### Records ###

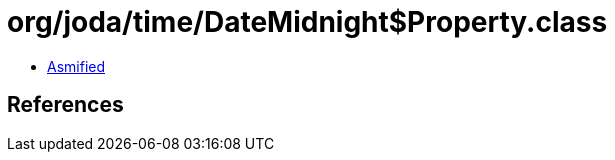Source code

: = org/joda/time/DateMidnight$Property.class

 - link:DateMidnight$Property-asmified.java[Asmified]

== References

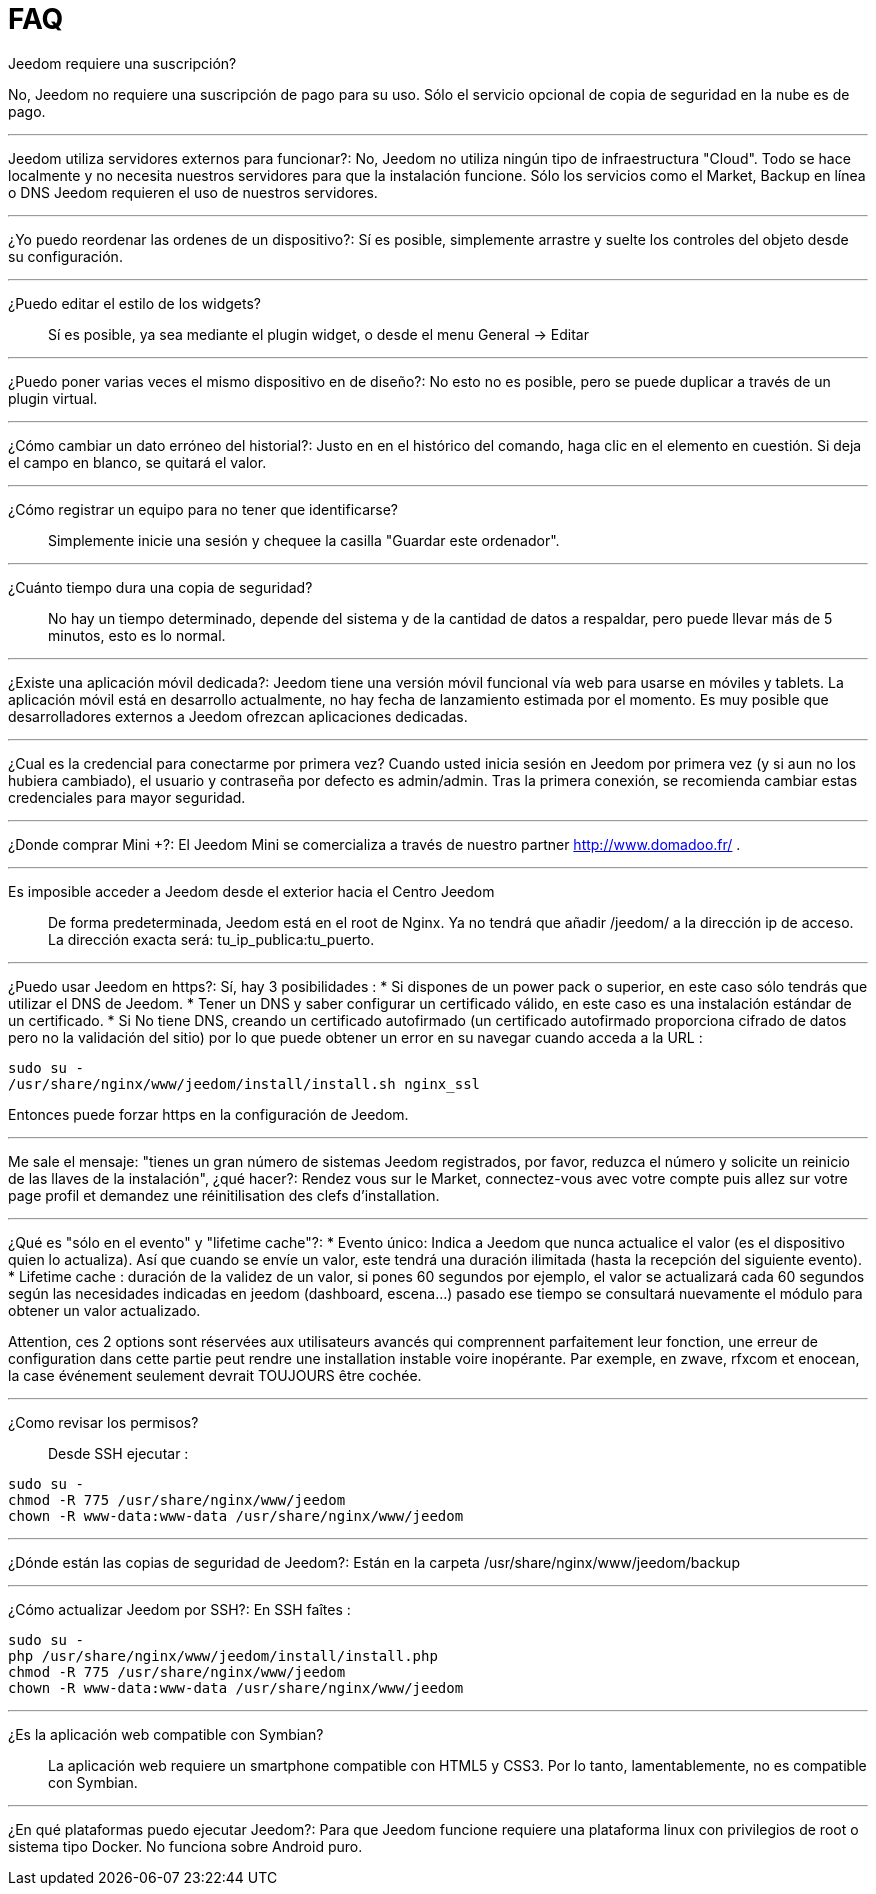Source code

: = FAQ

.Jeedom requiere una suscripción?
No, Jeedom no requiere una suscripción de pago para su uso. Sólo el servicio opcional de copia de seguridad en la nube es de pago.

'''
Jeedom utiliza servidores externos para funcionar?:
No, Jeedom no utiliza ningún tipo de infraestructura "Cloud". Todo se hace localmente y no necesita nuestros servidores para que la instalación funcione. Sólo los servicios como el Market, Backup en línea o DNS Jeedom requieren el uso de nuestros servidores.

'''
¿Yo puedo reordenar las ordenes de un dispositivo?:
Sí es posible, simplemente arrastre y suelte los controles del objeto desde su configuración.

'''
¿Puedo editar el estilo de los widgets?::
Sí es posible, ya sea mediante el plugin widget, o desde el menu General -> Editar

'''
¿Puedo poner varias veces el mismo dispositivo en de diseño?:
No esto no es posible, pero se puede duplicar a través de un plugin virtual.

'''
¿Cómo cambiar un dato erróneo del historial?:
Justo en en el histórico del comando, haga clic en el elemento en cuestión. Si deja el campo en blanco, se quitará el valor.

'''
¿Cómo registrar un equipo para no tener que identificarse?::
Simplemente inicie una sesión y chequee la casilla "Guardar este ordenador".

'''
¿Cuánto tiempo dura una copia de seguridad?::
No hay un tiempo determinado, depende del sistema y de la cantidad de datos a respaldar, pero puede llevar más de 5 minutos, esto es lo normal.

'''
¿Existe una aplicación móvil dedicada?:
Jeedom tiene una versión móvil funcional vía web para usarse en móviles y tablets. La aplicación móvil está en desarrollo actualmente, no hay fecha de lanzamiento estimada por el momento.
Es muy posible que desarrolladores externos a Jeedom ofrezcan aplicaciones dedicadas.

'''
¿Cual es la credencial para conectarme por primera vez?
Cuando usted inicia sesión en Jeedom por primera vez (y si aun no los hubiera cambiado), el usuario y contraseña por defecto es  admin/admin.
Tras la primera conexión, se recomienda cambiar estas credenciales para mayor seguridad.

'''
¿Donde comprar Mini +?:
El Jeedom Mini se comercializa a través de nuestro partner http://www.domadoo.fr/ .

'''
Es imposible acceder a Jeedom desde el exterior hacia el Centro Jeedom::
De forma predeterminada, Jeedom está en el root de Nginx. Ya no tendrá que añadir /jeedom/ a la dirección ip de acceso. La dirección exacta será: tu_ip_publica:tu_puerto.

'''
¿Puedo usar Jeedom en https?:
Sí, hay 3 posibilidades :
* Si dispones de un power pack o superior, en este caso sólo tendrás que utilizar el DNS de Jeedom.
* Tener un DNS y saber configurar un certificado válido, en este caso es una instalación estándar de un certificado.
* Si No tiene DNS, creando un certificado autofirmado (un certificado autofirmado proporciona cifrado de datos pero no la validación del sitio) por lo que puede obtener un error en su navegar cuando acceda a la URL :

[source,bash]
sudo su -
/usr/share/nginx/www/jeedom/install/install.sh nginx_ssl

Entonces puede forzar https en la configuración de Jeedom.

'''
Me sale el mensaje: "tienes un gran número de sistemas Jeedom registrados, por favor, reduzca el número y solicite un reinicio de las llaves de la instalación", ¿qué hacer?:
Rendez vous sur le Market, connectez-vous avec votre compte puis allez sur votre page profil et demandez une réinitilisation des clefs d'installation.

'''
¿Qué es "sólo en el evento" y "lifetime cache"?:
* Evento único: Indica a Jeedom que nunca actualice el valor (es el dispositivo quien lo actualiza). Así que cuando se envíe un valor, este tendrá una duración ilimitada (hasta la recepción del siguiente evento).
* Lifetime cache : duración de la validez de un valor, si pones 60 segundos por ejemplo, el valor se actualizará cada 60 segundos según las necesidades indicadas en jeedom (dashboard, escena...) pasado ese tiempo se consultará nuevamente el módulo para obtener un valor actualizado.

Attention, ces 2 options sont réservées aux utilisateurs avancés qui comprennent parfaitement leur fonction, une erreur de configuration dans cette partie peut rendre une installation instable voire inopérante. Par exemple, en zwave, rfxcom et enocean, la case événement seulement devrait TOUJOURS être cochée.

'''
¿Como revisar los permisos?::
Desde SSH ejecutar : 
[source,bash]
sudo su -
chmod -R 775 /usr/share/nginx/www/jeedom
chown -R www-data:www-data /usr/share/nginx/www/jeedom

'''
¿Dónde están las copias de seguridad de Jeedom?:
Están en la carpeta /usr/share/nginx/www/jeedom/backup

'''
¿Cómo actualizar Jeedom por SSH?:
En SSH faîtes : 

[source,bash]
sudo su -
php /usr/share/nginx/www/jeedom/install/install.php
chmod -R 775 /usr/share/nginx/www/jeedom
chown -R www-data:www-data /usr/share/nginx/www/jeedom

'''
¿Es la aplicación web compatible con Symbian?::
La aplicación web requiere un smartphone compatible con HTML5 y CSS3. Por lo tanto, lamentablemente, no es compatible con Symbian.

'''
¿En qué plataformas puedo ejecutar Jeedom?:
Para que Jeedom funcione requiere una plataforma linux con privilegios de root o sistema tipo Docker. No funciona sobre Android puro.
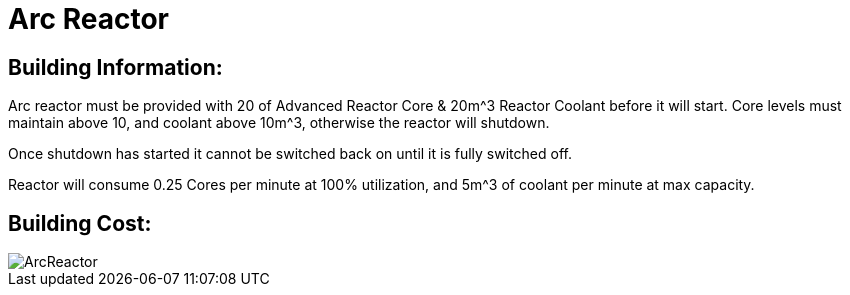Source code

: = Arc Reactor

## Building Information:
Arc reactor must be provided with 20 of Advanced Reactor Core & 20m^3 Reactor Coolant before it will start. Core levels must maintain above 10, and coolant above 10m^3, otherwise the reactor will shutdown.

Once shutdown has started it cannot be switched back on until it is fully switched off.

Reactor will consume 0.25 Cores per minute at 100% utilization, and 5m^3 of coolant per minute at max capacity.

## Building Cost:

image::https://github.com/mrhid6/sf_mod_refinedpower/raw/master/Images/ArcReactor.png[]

###
### Records ###

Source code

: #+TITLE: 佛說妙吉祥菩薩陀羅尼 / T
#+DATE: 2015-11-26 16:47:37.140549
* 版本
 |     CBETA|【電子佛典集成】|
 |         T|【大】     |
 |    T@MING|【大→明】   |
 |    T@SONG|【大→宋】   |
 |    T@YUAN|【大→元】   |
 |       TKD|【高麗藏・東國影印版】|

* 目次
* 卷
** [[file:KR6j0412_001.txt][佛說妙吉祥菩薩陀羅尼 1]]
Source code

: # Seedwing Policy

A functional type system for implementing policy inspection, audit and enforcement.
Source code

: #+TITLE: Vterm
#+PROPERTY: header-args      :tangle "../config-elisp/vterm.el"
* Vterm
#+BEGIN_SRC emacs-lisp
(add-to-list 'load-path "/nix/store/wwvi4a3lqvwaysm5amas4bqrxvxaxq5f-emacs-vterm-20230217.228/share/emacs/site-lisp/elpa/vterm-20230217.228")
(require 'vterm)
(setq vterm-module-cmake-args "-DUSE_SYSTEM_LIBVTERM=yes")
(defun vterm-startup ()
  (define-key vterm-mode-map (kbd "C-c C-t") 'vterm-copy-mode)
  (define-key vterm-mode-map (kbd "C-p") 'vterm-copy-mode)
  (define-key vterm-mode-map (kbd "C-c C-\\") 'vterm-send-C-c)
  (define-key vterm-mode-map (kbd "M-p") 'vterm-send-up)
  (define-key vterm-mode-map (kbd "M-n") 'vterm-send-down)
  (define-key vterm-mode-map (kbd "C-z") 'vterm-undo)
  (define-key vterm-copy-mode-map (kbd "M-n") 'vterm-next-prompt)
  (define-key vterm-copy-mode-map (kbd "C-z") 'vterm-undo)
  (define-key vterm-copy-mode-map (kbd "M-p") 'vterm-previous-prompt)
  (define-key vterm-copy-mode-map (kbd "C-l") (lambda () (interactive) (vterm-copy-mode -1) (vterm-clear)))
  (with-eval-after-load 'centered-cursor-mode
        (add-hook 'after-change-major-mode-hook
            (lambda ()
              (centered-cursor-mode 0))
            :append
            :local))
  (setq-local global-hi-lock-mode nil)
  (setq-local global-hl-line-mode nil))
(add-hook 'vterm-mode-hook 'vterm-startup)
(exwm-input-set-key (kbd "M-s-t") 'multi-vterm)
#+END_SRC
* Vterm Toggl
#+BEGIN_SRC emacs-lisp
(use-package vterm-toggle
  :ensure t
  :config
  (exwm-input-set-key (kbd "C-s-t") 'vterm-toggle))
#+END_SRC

###
### Records ###

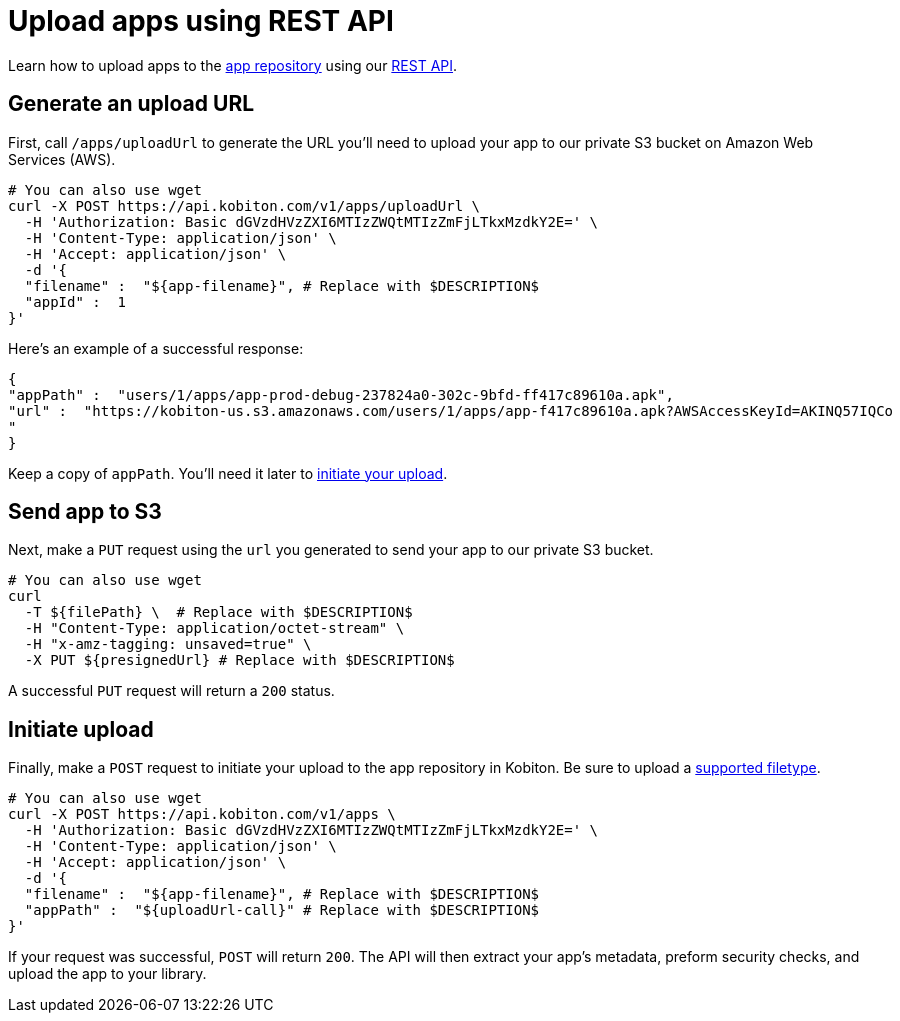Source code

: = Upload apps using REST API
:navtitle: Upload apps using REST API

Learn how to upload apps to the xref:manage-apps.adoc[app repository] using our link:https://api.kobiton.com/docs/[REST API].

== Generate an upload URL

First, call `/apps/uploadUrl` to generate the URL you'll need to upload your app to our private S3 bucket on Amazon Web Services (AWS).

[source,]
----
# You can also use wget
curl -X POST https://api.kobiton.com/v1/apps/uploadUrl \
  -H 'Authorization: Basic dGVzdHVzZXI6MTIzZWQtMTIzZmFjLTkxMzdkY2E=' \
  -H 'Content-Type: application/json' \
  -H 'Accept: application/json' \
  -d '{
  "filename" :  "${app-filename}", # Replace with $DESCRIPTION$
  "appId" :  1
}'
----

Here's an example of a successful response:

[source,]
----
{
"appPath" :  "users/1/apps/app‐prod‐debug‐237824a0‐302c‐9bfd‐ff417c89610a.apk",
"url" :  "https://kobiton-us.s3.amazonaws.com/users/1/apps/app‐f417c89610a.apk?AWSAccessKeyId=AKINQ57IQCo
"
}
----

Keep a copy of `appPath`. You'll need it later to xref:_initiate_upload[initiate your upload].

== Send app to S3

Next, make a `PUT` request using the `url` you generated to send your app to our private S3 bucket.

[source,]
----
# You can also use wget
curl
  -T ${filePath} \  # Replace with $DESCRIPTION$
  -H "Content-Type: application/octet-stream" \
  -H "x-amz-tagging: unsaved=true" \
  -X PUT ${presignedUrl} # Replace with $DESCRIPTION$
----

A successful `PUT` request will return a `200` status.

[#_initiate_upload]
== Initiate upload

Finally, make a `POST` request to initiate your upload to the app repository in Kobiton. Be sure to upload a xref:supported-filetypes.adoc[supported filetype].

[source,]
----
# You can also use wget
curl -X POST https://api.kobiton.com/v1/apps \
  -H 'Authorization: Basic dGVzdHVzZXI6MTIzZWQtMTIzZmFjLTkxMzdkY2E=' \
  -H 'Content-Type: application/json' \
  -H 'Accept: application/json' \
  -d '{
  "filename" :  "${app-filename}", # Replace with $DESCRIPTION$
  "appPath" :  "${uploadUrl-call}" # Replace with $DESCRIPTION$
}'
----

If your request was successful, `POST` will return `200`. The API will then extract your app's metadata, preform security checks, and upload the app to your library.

###

Required action> Go through the records and count the lines that include "aplicación", then give only that number.

Solution below> 4